Heat Transfer: Thermal energy, or heat, from the hot interior of the planet flows out of the surface into space. When an object is at a diferent temperature than its surroundings, heat will transfer from the region of higher temperature to the region of colder temperature to achive thermal equilibrium. The mantle transfers heat from the hot core at the planet's center to the colder surface. This happens primarily by either conduction or convection.
Conduction: Hot vibrating atoms and molecules tranfer energy (heat) to neighboring atoms and molecules. An example of this is the handle of a frying pan getting hotter as heat from the stove slowly moves along the handle.
Convection: Heat is transfered by movement of fluid. he bulk motion of the material moves heat. An example is boiling water. Water at the bottom of the pan is heated by the stove. The increase in temperature produces a reduction in density and the warm, less dense (buoyant) water begins to rise and he colder, denser water near the surface is displaced and sinks.

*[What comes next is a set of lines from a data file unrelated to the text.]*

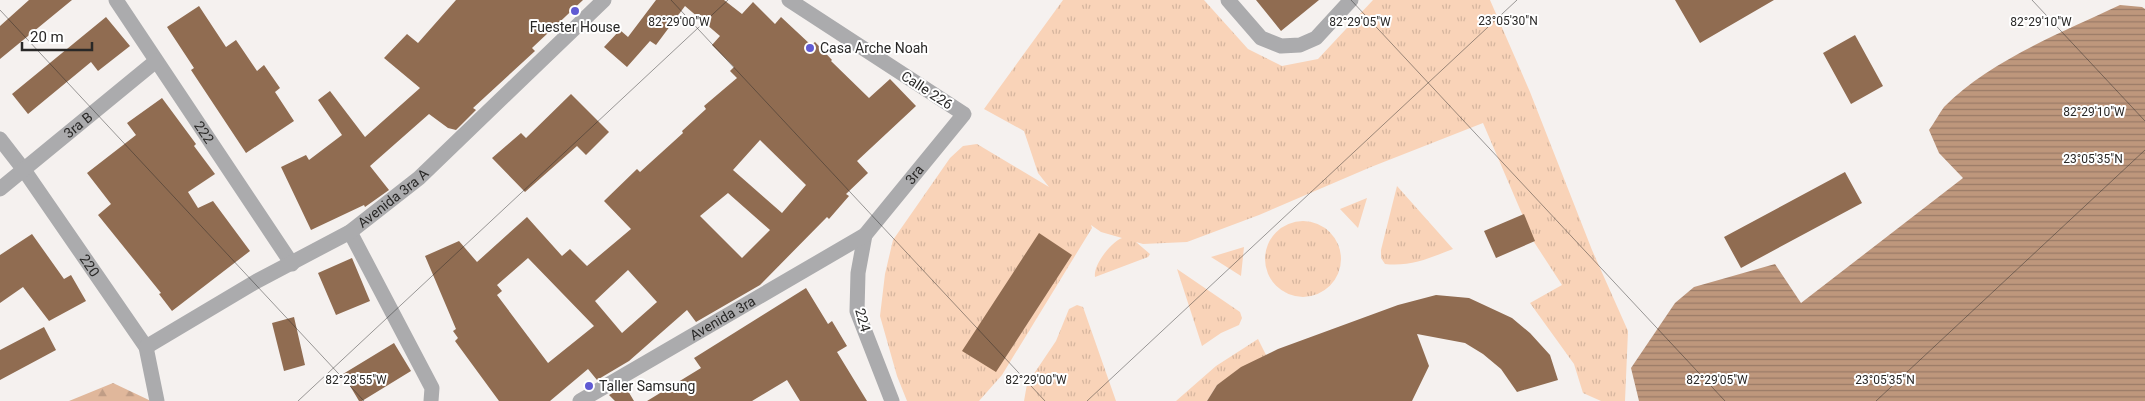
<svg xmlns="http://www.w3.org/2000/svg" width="2145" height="401" font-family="Roboto,sans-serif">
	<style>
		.grass { fill: url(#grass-tufts) }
		.forest { fill: url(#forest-firs) }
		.water { fill: url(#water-rules) }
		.building { fill: #906c51; fill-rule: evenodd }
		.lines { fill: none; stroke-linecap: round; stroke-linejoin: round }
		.minor { stroke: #ababad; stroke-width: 15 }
		.ticks { fill: none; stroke: #292827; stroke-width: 1; stroke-opacity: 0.45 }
		.poi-dot { fill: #605ad3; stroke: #fff; stroke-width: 2 }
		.labels { text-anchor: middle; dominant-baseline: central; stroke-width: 4; stroke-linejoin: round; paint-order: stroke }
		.poi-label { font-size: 14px; fill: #292827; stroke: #fff; text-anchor: start }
		.street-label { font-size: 14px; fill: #292827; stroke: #fff }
		.ticks-label { font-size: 12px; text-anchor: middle; fill: #292827; stroke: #fff; stroke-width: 4; stroke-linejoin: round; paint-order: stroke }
	</style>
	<defs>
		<pattern id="grass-tufts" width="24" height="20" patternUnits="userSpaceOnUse" patternTransform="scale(1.25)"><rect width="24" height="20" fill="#f9d3b8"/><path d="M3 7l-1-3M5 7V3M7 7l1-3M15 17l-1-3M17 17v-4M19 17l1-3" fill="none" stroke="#d5b59e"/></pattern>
		<pattern id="forest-firs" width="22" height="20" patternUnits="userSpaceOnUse" patternTransform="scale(1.25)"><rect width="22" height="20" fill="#e0b79b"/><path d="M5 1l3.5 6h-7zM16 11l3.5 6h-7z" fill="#c09d86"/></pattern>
		<pattern id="water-rules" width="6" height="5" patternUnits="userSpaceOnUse" patternTransform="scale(1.25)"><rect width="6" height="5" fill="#be977c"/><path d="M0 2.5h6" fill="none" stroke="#9a7b66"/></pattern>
	</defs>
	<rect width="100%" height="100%" fill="#f5f1ef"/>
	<path class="grass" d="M1063,0h141l44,49 34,17 36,-7 55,-59h117l40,92 62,158 36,81 -3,70h-24l-18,-8 -9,-29 -44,-61 32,-18 -28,-43 -51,-119 -112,44 -112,48 -72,27 -44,2 -7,-2 14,12 -2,3 -53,20c-2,-12 16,-35 27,-39l-21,-6 -10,-7 1,3 -90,147 -23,26h-72l-10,-25 -17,-60 5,-42 8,-34 57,-82 13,-12 14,-2 72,43 -11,-14 -14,-42 -40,-22z
		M1397,186l56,63c-23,9 -43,18 -68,15l-4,-6v-8z
		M1367,198l-9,30 -18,-19z
		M1265 259a38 38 0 1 1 76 0a38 38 0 1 1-76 0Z
		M1244,247l-3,29 -30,-19z
		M1177,269l63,43 2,6 -3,7 -18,8 -19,13z
		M1077,305l6,2 33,94h-92l3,-17 29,-43 13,-32z
		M1258,339l8,16 -49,30 -10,16h-31l40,-35z"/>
	<path class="forest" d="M113,383l38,18h-82z"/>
	<path class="water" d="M2120,5l22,2 3,2v392h-506l-8,-33 44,-65 19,-16 81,-23 26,39 162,-125 -24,-25 -10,-23c5,-7 10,-16 15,-23 45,-46 119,-75 176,-102z"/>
	<path class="building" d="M29,0h43l-72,59v-33z
		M456,0h127l-51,48 3,3 -62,57 3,2 -20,20 -8,-2 -19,-14 -59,52 19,24 -24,17 -1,-2 -53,25 -30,-63 25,-12 3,5 33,-25 -24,-35 12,-9 35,46 55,-49 -36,-30 23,-24 11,9z
		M656,0h68l18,14 11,-12 22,22 6,-7 30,28 4,-3 17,18 -1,1 38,37 21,-19 26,27 -59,55 11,12 -22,21 3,2 -20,23 -2,-2 -67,68 -64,37 -9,-12 -58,51 -32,19 -9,-11 -38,32h-51l-44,-60 3,-3 -5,-7 3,-2 -31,-73 34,-15 18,21 50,-45 35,39 8,-7 17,17 44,-37 -27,-28 33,-32 3,3 43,-39 -1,-2 24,-22 -2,-3 33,-28 -7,-7 4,-4 -22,-22 8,-9 -35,-30 -29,39 -6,-4 -23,26 -23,-20 16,-17 8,7zM760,140l46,45 -24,28 -49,-43zM728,193l42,37 -28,28 -42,-42zM528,258l66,68 -46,37 -51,-68 5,-4 -5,-6zM628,270l29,32 -35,31 -27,-32z
		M1256,0h63l-38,31z
		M1675,0h99l-74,43z
		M199,6l27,41 10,-7 21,31 7,-6 16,23 -5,4 19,29 -48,32 -55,-83 3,-2 -27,-41z
		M106,17l24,29 -32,25 -7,-9 -63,52 -16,-20z
		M1855,35l28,51 -32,18 -28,-51z
		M571,94l38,38 -23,23 -9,-9 -52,46 -33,-34 29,-25 5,5z
		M162,98l34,46 -2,2 21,28 -27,18 10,16 15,-7 37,50 -78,60 -13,-17 2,-1 -63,-78 13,-11 -24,-31 49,-38 -9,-12z
		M1845,172l17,31 -121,65 -17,-31z
		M1524,214l11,27 -39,17 -12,-27z
		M1039,233l33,22 -76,117 -34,-21z
		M32,234l32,45 7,-4 15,26 -37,20 -26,-34 -23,16v-48z
		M352,258l18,43 -34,14 -18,-42z
		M806,288l22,36 4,-3 15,25 -10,6 30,49h-67l-13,-21 -35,21h-105l54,-33 -7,-10z
		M1436,295l33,3 43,20 18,15 20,22 8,25 -41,12 -16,-23 -18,-15 -18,-11 -48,-9 12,32 -17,35h-205l10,-16 24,-18 37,-18 120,-44z
		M294,317l11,48 -21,6 -12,-48z
		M44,327l12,23 -56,30v-30z
		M394,343l17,28 -49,30h-3l-16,-27z
		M625,386l9,15h-19l-6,-6z"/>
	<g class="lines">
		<g class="minor">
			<path id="s1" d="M116,0l176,264"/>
			<path d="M1228,0l33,38 20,8 19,-1 16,-7 35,-38"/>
			<path id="s2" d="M0,139l24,31 122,177 11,54"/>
			<path id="s3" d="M0,189l156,-128"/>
			<path d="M350,232l82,156 -1,13"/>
			<path d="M865,235l-7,38 -1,38 35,90"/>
			<path id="s4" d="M146,347l111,-66 93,-49 69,-54 185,-178"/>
			<path id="s5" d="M580,401l285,-166 99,-121 -175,-114"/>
		</g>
	</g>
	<path class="ticks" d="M671,0l374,401M1351,0l374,401M2032,0l113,121M0,10l364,391M298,401l430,-401M1087,401l430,-401M1876,401l269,-251"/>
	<g class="poi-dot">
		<circle cx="575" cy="11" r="5"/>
		<circle cx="810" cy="48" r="5"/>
		<circle cx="589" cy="386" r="5"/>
	</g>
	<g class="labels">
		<g class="poi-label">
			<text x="575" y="27" text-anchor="middle">Fuester House</text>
			<text x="820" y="48">Casa Arche Noah</text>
			<text x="599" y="386">Taller Samsung</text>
		</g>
		<g class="street-label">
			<text transform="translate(927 90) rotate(33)">Calle 226</text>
			<text stroke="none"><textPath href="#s3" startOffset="101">3ra B</textPath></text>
			<text stroke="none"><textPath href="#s1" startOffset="159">222</textPath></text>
			<text stroke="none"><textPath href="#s5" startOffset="408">3ra</textPath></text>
			<text stroke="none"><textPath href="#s4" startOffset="289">Avenida 3ra A</textPath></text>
			<text stroke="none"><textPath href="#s2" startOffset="155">220</textPath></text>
			<text stroke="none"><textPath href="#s5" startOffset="165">Avenida 3ra</textPath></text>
			<text transform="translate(863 320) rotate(74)">224</text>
		</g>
	</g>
	<g class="ticks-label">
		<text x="1508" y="25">23°05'30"N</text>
		<text x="679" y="26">82°29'00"W</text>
		<text x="1360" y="26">82°29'05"W</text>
		<text x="2041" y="26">82°29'10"W</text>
		<text x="2094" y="116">82°29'10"W</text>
		<text x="2093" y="163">23°05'35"N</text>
		<text x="356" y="384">82°28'55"W</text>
		<text x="1036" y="384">82°29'00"W</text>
		<text x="1717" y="384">82°29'05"W</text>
		<text x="1885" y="384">23°05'35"N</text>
	</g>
	<path d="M22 42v8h70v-8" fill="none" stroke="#292827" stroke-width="2.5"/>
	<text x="30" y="42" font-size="15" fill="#292827" stroke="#ffffff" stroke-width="4" paint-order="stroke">20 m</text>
</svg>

Mantles: The mantles of planets conduct heat, but can also convect. Mantles are solid. How do they convect? Over very long time scales (10's - 100's of millions of years) the mantle rocks under extreme pressure and temperature slowly deform like an extremely thick (viscous) fluid. This is called solid-state convection. On short time scales they still behave like a solid. For an other example of time-scale dependent behavior, consider silly putty. If squeezed slowly it deforms in your hand (long time-scale) but if thrown at a wall it bounces like a solid ball (short time-scale). If temperature gradients in the mantle are large enough, then convection will occur. Convection is the primary mode of heat transfer in the Earth's mantle. It is unknown if convection occurs presently in Mercury's mantle though it likely did in the past when its interoir was hotter. The animation above shows computer simultions of convecting mantles.